4) There is no correlation between similar home/road climate (warm team playing in warm road stadium), closer home/road geographic difference, and therefore a lower home field advantage. I.e., you are capturing some of the distance-traveled component of HFA by not controlling for it.
5) Raw win-loss record is sufficient to assess past performance over very small samples.
So when you simply measure the win-loss records of a member of Group A vs. a member of Group B, you are not really isolating anything. The results could be caused by differences in overall quality between groups A and B, unusually high/low non-weather-related HFA magnitudes within group B, and, most importantly, random variance. You need to take the time to measure actual underperformance as a function of temp. If you do that, you might be surprised at the results.
Do you have the ability to test for snow/rain as opposed to just temperature with your data set? There's an oft cited belief that snow depresses scoring - a belief which Belichick has said is unfounded, in that it slows down pass rushers.

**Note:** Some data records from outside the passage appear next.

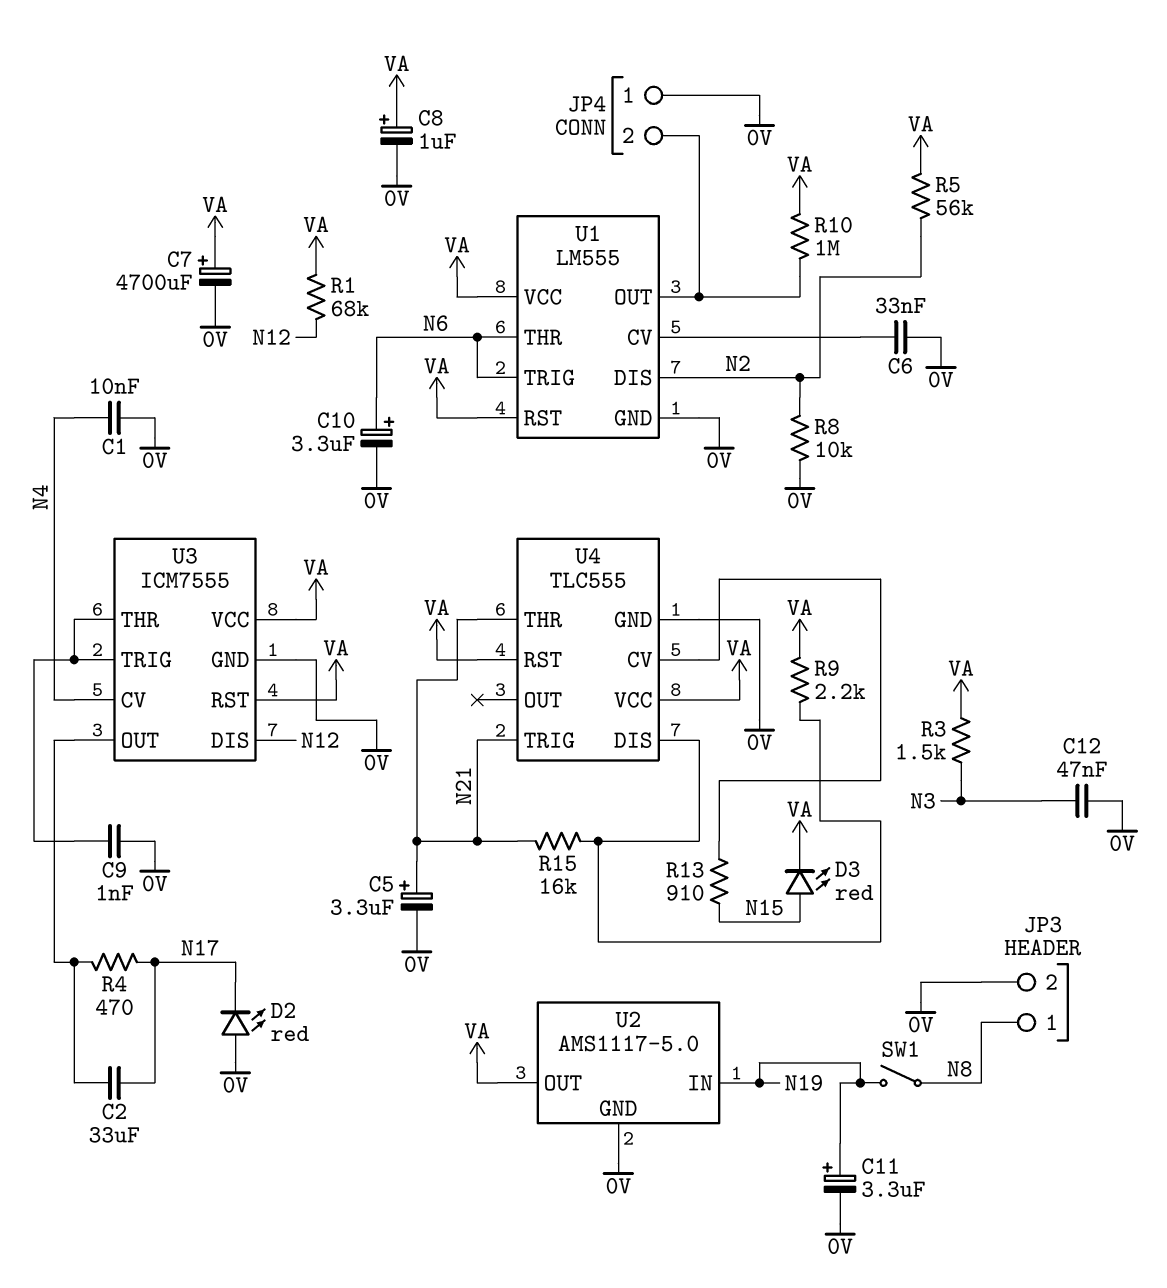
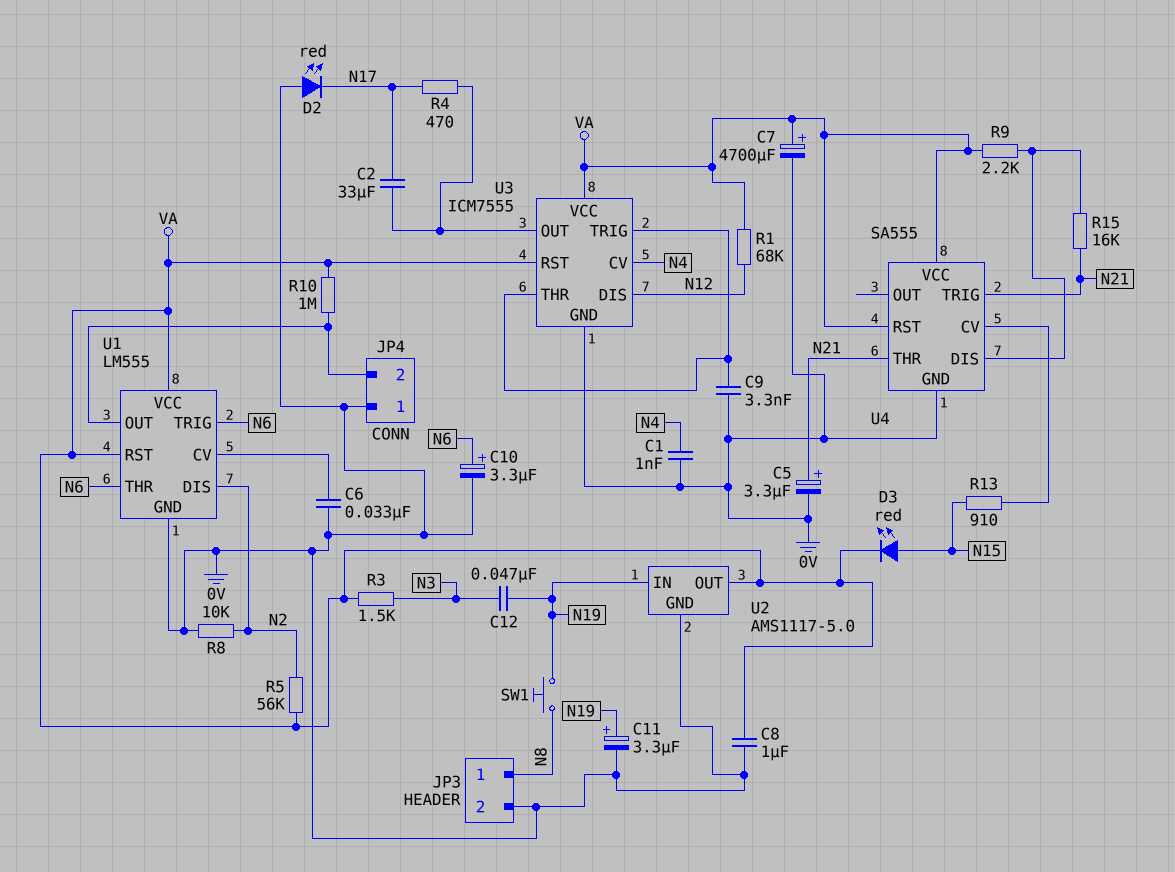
C1: 10nF (0V, N4) -> 1nF (0V, N4)
C8: 1uF (plus VA, minus 0V) -> 1uF (0V, VA)
C9: 1nF (0V, U3/THR) -> 3.3nF (0V, U3/THR)
C12: 47nF (0V, N3) -> 47nF (N3, N19)
SW1: switch (N8, N19) -> button (N8, N19)
U4: TLC555 -> SA555

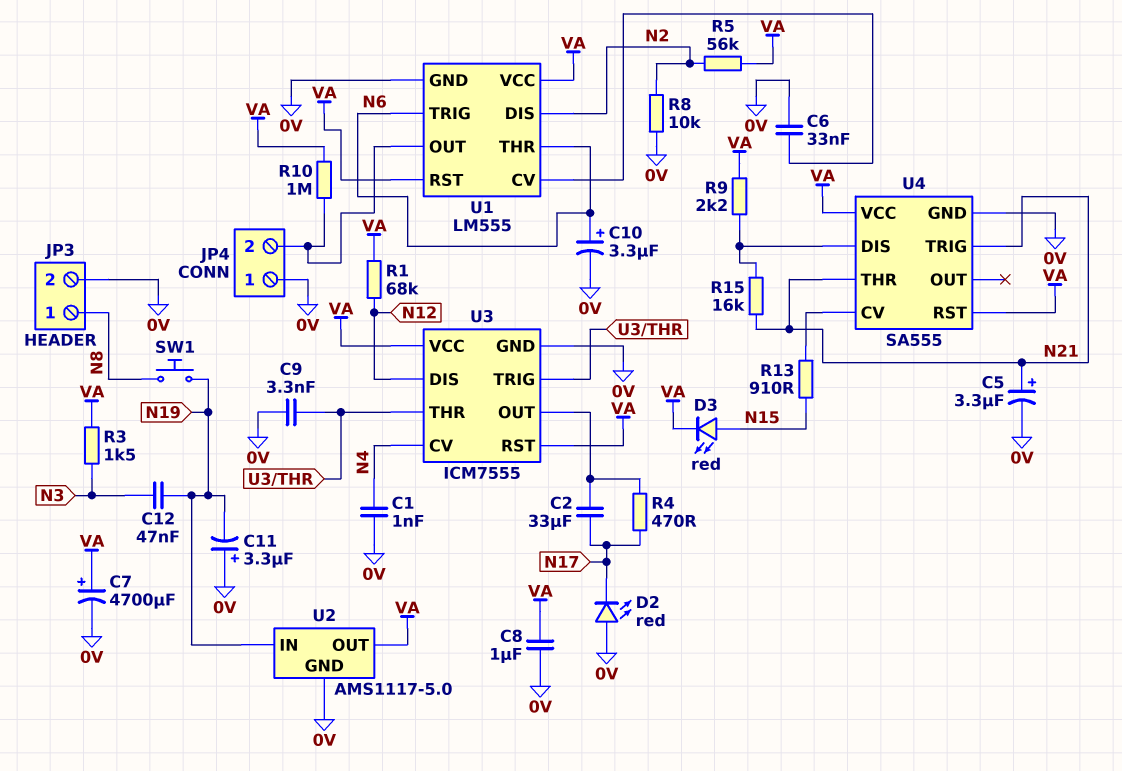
C11: 3.3uF (plus N19, minus 0V) -> 3.3uF (plus 0V, minus N19)

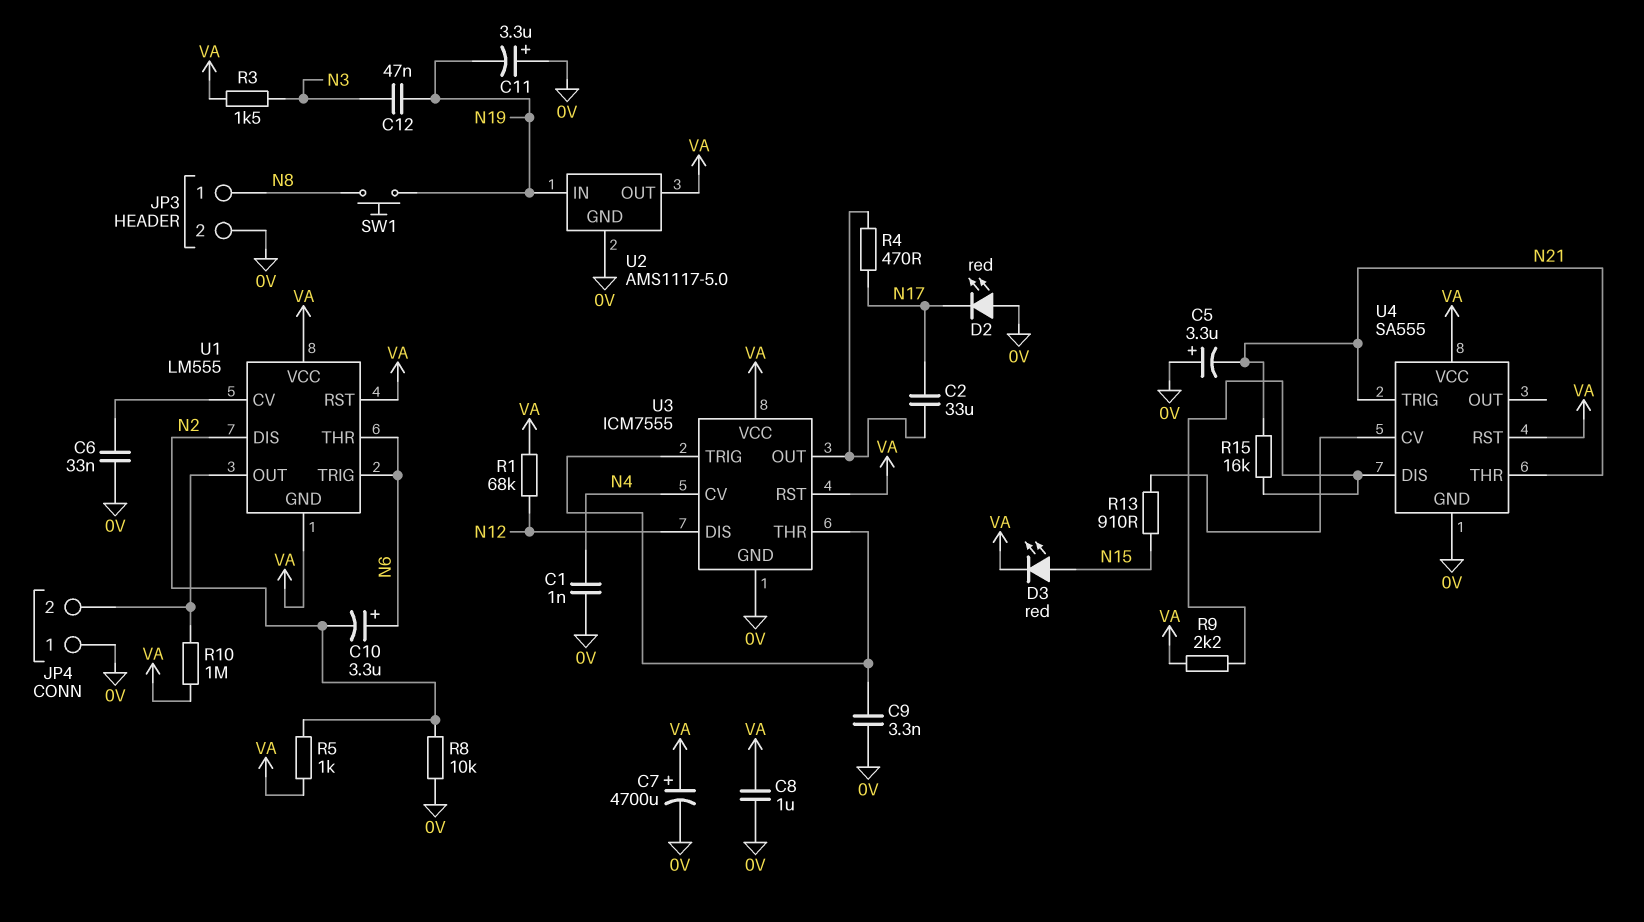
C5: 3.3uF (plus N21, minus 0V) -> 3.3uF (plus 0V, minus N21)
C10: 3.3uF (plus N6, minus 0V) -> 3.3uF (plus N6, minus N2)
R5: 56k (N2, VA) -> 1k (N2, VA)
U1 pin GND: 0V -> VA

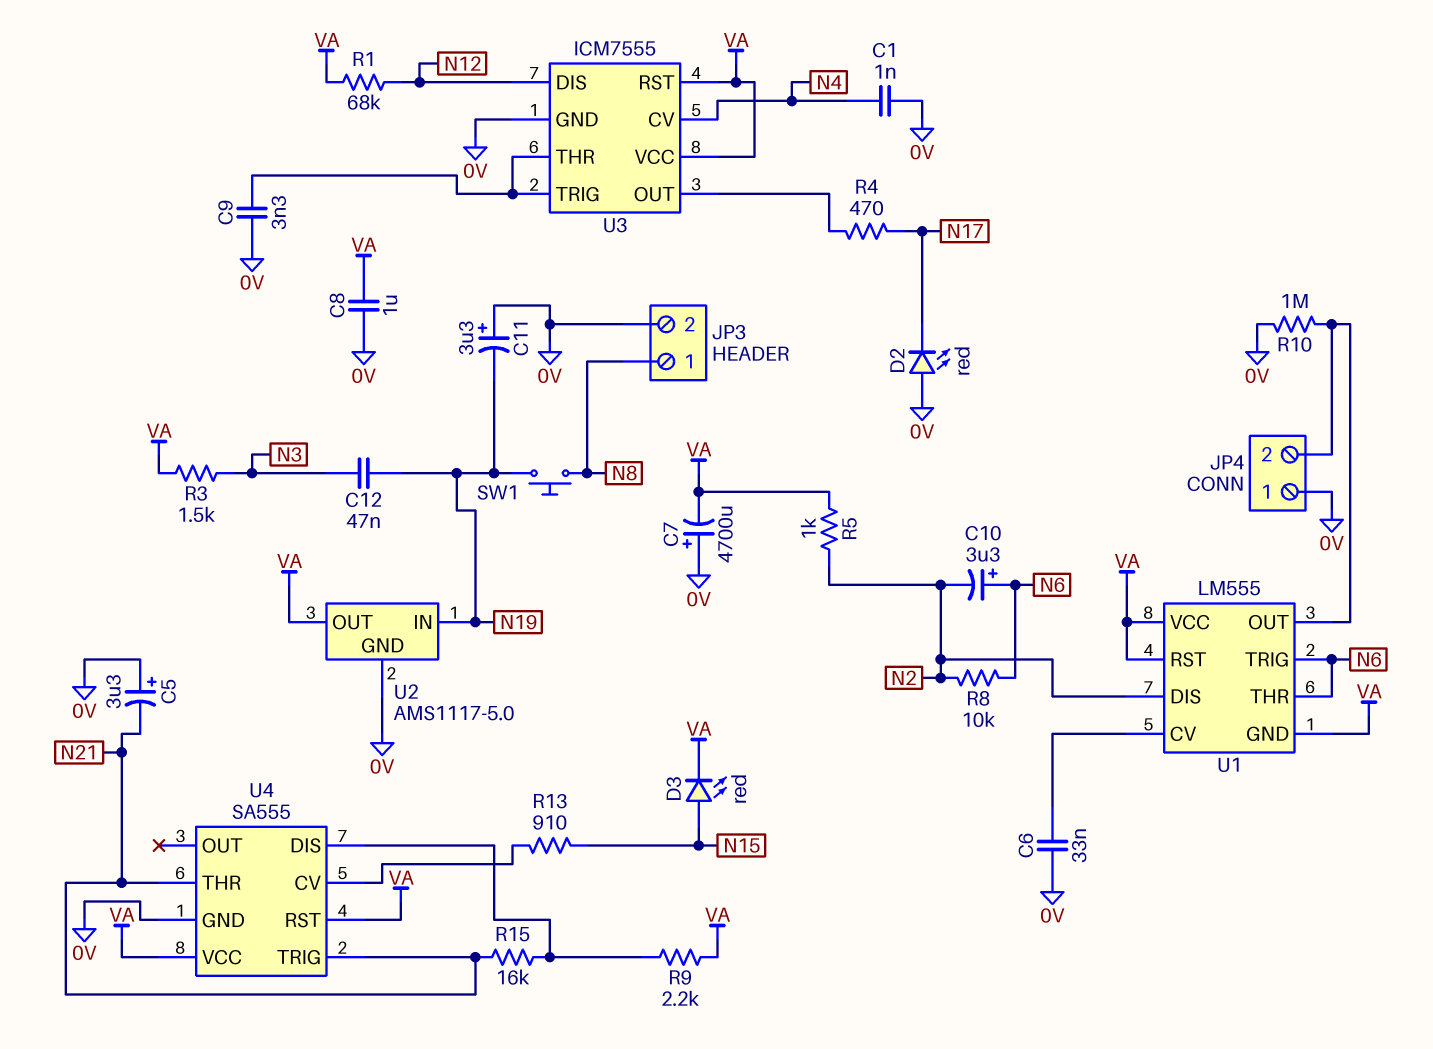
C2: 33uF (N17, U3/OUT) -> none
C7: 4700uF (plus VA, minus 0V) -> 4700uF (plus 0V, minus VA)
R8: 10k (0V, N2) -> 10k (N2, N6)
R10: 1M (JP4/2, VA) -> 1M (0V, JP4/2)

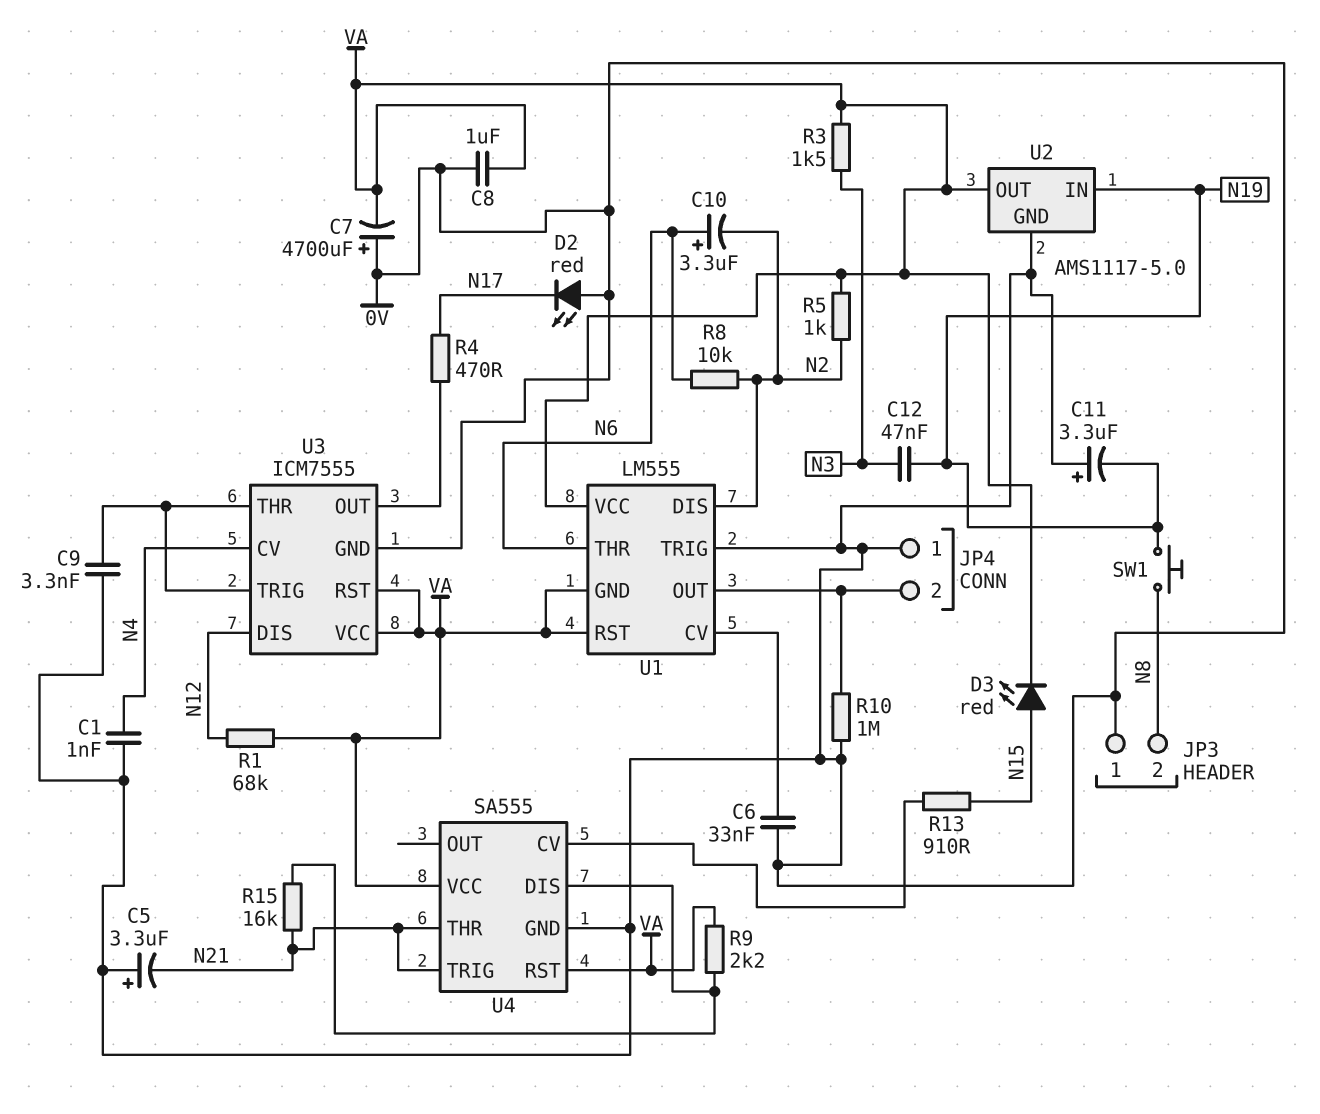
JP3 pin 1: N8 -> 0V
JP3 pin 2: 0V -> N8
U1 pin TRIG: N6 -> 0V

The other request I have is that it'd be interesting to see more of a breakdown of the numbers. Does it affect yards per attempt? Yards per rush, etc...? Are completion percentages lower?
Looking at the blue line on the graph (and the lists of teams), cold-weather teams have been obviously superior to those in any other category. When teams are playing in a road game with a low gametime temperature, they are significantly more likely to be playing one of those cold-weather teams. There likely is some effect that colder temperatures have on dome and warm-weather teams, but it's not as extreme as the graphs makes it seem. It would be nice if we could see the difference in win expectancy for different groups of in different conditions with an adjustment made for the strength of the opposing team.
Have you done an analysis on the effect of Denver's elevation?